Dataset records
((

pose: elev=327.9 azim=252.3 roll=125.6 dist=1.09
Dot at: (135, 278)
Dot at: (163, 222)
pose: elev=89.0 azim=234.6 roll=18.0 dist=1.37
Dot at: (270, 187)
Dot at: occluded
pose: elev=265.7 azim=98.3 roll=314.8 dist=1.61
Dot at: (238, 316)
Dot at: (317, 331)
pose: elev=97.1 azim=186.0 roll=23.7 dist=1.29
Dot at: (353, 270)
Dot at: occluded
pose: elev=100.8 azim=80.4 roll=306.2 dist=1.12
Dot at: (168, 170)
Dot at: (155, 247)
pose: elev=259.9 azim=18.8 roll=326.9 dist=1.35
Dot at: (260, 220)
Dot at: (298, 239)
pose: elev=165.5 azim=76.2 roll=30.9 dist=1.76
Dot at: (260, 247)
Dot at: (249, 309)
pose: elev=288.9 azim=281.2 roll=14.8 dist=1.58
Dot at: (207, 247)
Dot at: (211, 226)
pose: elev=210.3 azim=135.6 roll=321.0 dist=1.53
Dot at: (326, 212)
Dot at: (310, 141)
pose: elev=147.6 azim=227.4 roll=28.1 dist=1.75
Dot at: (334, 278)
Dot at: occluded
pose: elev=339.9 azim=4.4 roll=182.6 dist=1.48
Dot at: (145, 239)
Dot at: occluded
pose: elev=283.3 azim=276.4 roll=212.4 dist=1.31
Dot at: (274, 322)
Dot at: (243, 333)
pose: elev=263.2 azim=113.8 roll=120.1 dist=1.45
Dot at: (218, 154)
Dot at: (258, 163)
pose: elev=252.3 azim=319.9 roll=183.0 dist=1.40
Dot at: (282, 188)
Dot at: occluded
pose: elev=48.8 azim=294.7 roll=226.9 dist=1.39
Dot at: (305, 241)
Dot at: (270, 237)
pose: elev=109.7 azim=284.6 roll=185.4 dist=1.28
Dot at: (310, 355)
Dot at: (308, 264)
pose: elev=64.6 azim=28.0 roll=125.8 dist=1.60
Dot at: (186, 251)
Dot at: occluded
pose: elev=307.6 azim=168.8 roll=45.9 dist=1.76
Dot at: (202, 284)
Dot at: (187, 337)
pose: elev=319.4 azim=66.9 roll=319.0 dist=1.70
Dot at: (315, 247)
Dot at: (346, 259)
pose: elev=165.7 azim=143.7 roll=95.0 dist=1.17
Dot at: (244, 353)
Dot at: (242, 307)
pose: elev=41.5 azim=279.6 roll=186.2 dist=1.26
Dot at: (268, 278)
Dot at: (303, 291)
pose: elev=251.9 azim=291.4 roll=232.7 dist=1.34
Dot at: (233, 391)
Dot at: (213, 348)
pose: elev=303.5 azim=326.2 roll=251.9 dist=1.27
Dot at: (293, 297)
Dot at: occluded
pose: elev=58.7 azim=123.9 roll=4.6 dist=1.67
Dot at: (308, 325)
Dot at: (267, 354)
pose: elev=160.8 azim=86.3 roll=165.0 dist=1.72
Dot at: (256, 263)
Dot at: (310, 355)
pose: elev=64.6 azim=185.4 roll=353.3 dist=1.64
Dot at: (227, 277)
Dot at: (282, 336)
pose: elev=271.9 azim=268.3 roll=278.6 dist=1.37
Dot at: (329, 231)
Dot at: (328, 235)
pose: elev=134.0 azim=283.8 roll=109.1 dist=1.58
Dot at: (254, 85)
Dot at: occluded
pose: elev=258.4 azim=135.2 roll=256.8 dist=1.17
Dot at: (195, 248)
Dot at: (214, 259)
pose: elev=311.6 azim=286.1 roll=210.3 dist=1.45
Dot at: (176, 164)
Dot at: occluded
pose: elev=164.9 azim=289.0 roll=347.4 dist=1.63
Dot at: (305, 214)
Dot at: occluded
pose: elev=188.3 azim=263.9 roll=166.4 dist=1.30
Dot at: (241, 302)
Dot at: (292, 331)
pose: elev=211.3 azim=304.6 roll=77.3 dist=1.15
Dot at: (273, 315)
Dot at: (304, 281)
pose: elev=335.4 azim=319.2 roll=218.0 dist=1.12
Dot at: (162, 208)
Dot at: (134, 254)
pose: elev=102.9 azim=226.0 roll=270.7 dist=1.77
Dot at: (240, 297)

))

- Exercise requirements: Arrange every line of the records above as a Markdown table with two columns, Row and Line. Number the rows in order and leave out any blank lines.

- Answer to this exercise:
| Row | Line |
|---|---|
| 1 | pose: elev=327.9 azim=252.3 roll=125.6 dist=1.09 |
| 2 | Dot at: (135, 278) |
| 3 | Dot at: (163, 222) |
| 4 | pose: elev=89.0 azim=234.6 roll=18.0 dist=1.37 |
| 5 | Dot at: (270, 187) |
| 6 | Dot at: occluded |
| 7 | pose: elev=265.7 azim=98.3 roll=314.8 dist=1.61 |
| 8 | Dot at: (238, 316) |
| 9 | Dot at: (317, 331) |
| 10 | pose: elev=97.1 azim=186.0 roll=23.7 dist=1.29 |
| 11 | Dot at: (353, 270) |
| 12 | Dot at: occluded |
| 13 | pose: elev=100.8 azim=80.4 roll=306.2 dist=1.12 |
| 14 | Dot at: (168, 170) |
| 15 | Dot at: (155, 247) |
| 16 | pose: elev=259.9 azim=18.8 roll=326.9 dist=1.35 |
| 17 | Dot at: (260, 220) |
| 18 | Dot at: (298, 239) |
| 19 | pose: elev=165.5 azim=76.2 roll=30.9 dist=1.76 |
| 20 | Dot at: (260, 247) |
| 21 | Dot at: (249, 309) |
| 22 | pose: elev=288.9 azim=281.2 roll=14.8 dist=1.58 |
| 23 | Dot at: (207, 247) |
| 24 | Dot at: (211, 226) |
| 25 | pose: elev=210.3 azim=135.6 roll=321.0 dist=1.53 |
| 26 | Dot at: (326, 212) |
| 27 | Dot at: (310, 141) |
| 28 | pose: elev=147.6 azim=227.4 roll=28.1 dist=1.75 |
| 29 | Dot at: (334, 278) |
| 30 | Dot at: occluded |
| 31 | pose: elev=339.9 azim=4.4 roll=182.6 dist=1.48 |
| 32 | Dot at: (145, 239) |
| 33 | Dot at: occluded |
| 34 | pose: elev=283.3 azim=276.4 roll=212.4 dist=1.31 |
| 35 | Dot at: (274, 322) |
| 36 | Dot at: (243, 333) |
| 37 | pose: elev=263.2 azim=113.8 roll=120.1 dist=1.45 |
| 38 | Dot at: (218, 154) |
| 39 | Dot at: (258, 163) |
| 40 | pose: elev=252.3 azim=319.9 roll=183.0 dist=1.40 |
| 41 | Dot at: (282, 188) |
| 42 | Dot at: occluded |
| 43 | pose: elev=48.8 azim=294.7 roll=226.9 dist=1.39 |
| 44 | Dot at: (305, 241) |
| 45 | Dot at: (270, 237) |
| 46 | pose: elev=109.7 azim=284.6 roll=185.4 dist=1.28 |
| 47 | Dot at: (310, 355) |
| 48 | Dot at: (308, 264) |
| 49 | pose: elev=64.6 azim=28.0 roll=125.8 dist=1.60 |
| 50 | Dot at: (186, 251) |
| 51 | Dot at: occluded |
| 52 | pose: elev=307.6 azim=168.8 roll=45.9 dist=1.76 |
| 53 | Dot at: (202, 284) |
| 54 | Dot at: (187, 337) |
| 55 | pose: elev=319.4 azim=66.9 roll=319.0 dist=1.70 |
| 56 | Dot at: (315, 247) |
| 57 | Dot at: (346, 259) |
| 58 | pose: elev=165.7 azim=143.7 roll=95.0 dist=1.17 |
| 59 | Dot at: (244, 353) |
| 60 | Dot at: (242, 307) |
| 61 | pose: elev=41.5 azim=279.6 roll=186.2 dist=1.26 |
| 62 | Dot at: (268, 278) |
| 63 | Dot at: (303, 291) |
| 64 | pose: elev=251.9 azim=291.4 roll=232.7 dist=1.34 |
| 65 | Dot at: (233, 391) |
| 66 | Dot at: (213, 348) |
| 67 | pose: elev=303.5 azim=326.2 roll=251.9 dist=1.27 |
| 68 | Dot at: (293, 297) |
| 69 | Dot at: occluded |
| 70 | pose: elev=58.7 azim=123.9 roll=4.6 dist=1.67 |
| 71 | Dot at: (308, 325) |
| 72 | Dot at: (267, 354) |
| 73 | pose: elev=160.8 azim=86.3 roll=165.0 dist=1.72 |
| 74 | Dot at: (256, 263) |
| 75 | Dot at: (310, 355) |
| 76 | pose: elev=64.6 azim=185.4 roll=353.3 dist=1.64 |
| 77 | Dot at: (227, 277) |
| 78 | Dot at: (282, 336) |
| 79 | pose: elev=271.9 azim=268.3 roll=278.6 dist=1.37 |
| 80 | Dot at: (329, 231) |
| 81 | Dot at: (328, 235) |
| 82 | pose: elev=134.0 azim=283.8 roll=109.1 dist=1.58 |
| 83 | Dot at: (254, 85) |
| 84 | Dot at: occluded |
| 85 | pose: elev=258.4 azim=135.2 roll=256.8 dist=1.17 |
| 86 | Dot at: (195, 248) |
| 87 | Dot at: (214, 259) |
| 88 | pose: elev=311.6 azim=286.1 roll=210.3 dist=1.45 |
| 89 | Dot at: (176, 164) |
| 90 | Dot at: occluded |
| 91 | pose: elev=164.9 azim=289.0 roll=347.4 dist=1.63 |
| 92 | Dot at: (305, 214) |
| 93 | Dot at: occluded |
| 94 | pose: elev=188.3 azim=263.9 roll=166.4 dist=1.30 |
| 95 | Dot at: (241, 302) |
| 96 | Dot at: (292, 331) |
| 97 | pose: elev=211.3 azim=304.6 roll=77.3 dist=1.15 |
| 98 | Dot at: (273, 315) |
| 99 | Dot at: (304, 281) |
| 100 | pose: elev=335.4 azim=319.2 roll=218.0 dist=1.12 |
| 101 | Dot at: (162, 208) |
| 102 | Dot at: (134, 254) |
| 103 | pose: elev=102.9 azim=226.0 roll=270.7 dist=1.77 |
| 104 | Dot at: (240, 297) |